David Bobby de Gea Quintana – The Spanish goalkeeping maestro made headlines shortly following his transfer to Manchester United after he was reported to have stolen a Krispy Kreme from a Tesco in Altrincham back in 2011. No further action was taken against the then-20-year-old, although it is still funny that the lad’s middle name seemed to foreshadow his dealings with the law as a young adult living in England.
Michael Lewis Masi – While not strictly a “sports star” per se, Formula One’s race director and public enemy number one is still worthy of a mention, given that his middle name is, surprisingly, Lewis. Could it be that he intentionally caused the other, actually talented Lewis to lose the 2021 Formula One World Drivers’ Championship so as to deflect accusations of favouritism towards a driver with the same name? Probably not, but it makes you wonder. (I’m legally obliged to mention that we at The Lemon Press are not suggesting that Michael Masi is corrupt. Much.)

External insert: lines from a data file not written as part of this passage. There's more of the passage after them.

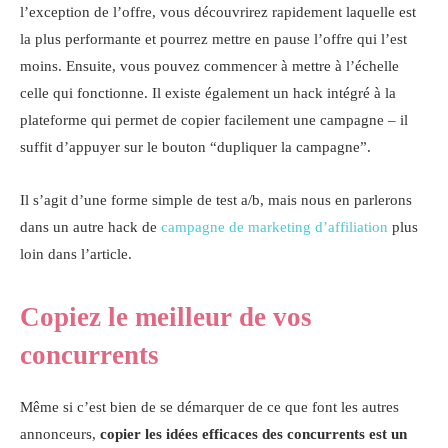
l’exception de l’offre, vous découvrirez rapidement laquelle est
la plus performante et pourrez mettre en pause l’offre qui l’est
moins. Ensuite, vous pouvez commencer à mettre à l’échelle
celle qui fonctionne. Il existe également un hack intégré à la
plateforme qui permet de copier facilement une campagne – il
suffit d’appuyer sur le bouton “dupliquer la campagne”.
Il s’agit d’une forme simple de test a/b, mais nous en parlerons
dans un autre hack de
campagne de marketing d’affiliation
plus
loin dans l’article.
Copiez le meilleur de vos
concurrents
Même si c’est bien de se démarquer de ce que font les autres
annonceurs,
copier les idées efficaces des concurrents est un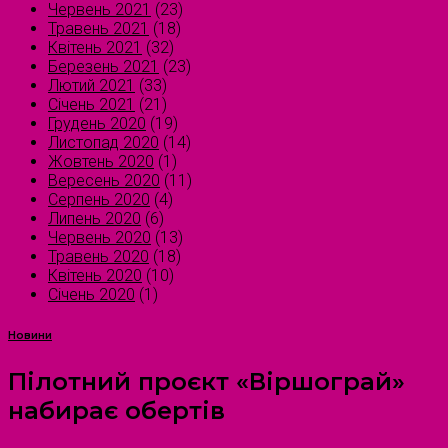
Червень 2021
(23)
Травень 2021
(18)
Квітень 2021
(32)
Березень 2021
(23)
Лютий 2021
(33)
Січень 2021
(21)
Грудень 2020
(19)
Листопад 2020
(14)
Жовтень 2020
(1)
Вересень 2020
(11)
Серпень 2020
(4)
Липень 2020
(6)
Червень 2020
(13)
Травень 2020
(18)
Квітень 2020
(10)
Січень 2020
(1)
Новини
Пілотний проєкт «Віршограй»
набирає обертів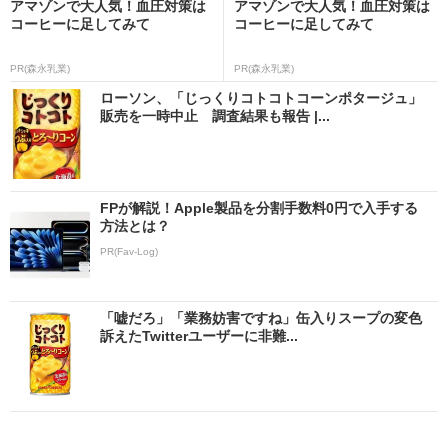
アマゾンで大人気！血圧対策は
アマゾンで大人気！血圧対策は
コーヒーに足してみて
コーヒーに足してみて
PR(森永乳業)
PR(森永乳業)
ローソン、「じっくりコトコトコーンポタージュ」
販売を一時中止 調査結果も報告 |...
FPが解説！Apple製品を分割手数料0円で入手する
方法とは？
PR(Fav-Log)
「嘘だろ」「業務妨害ですね」缶入りスープの変色
訴えたTwitterユーザーに非難...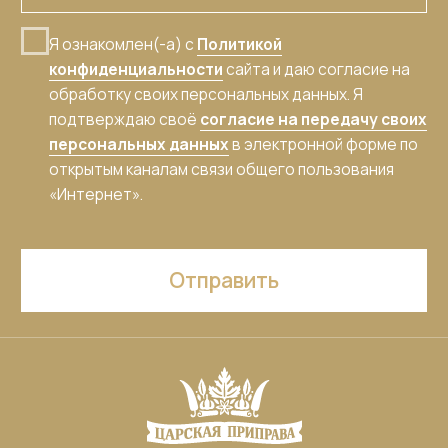
Политика конфиденциальности
Пользовательское соглашение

Eldrick Tont Hammond “Tiger” Woods – that one was a mouthful. Tiger is known for two things – his golfing ability and his driving ability. One of them is very good, and one of them is very poor, just like his namesake – former Top Gear presenter and human crash test dummy Richard Hammond. Although, in fairness, with Richard’s recent appearances on the fairway, maybe the two are total opposites? No, of course not, so long as they both possess the title of Sir Crashalot.